_Stated problem_
Count the lines below that contain the word "aorta", and reply with the number alone.

_Recorded data_
+---+

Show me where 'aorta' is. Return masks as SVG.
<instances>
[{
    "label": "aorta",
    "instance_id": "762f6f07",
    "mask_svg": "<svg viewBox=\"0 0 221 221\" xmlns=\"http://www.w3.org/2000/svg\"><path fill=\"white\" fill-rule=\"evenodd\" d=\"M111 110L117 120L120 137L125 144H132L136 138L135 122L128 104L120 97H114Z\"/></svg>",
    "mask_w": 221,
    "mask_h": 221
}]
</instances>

+---+

_Answer to this task_
2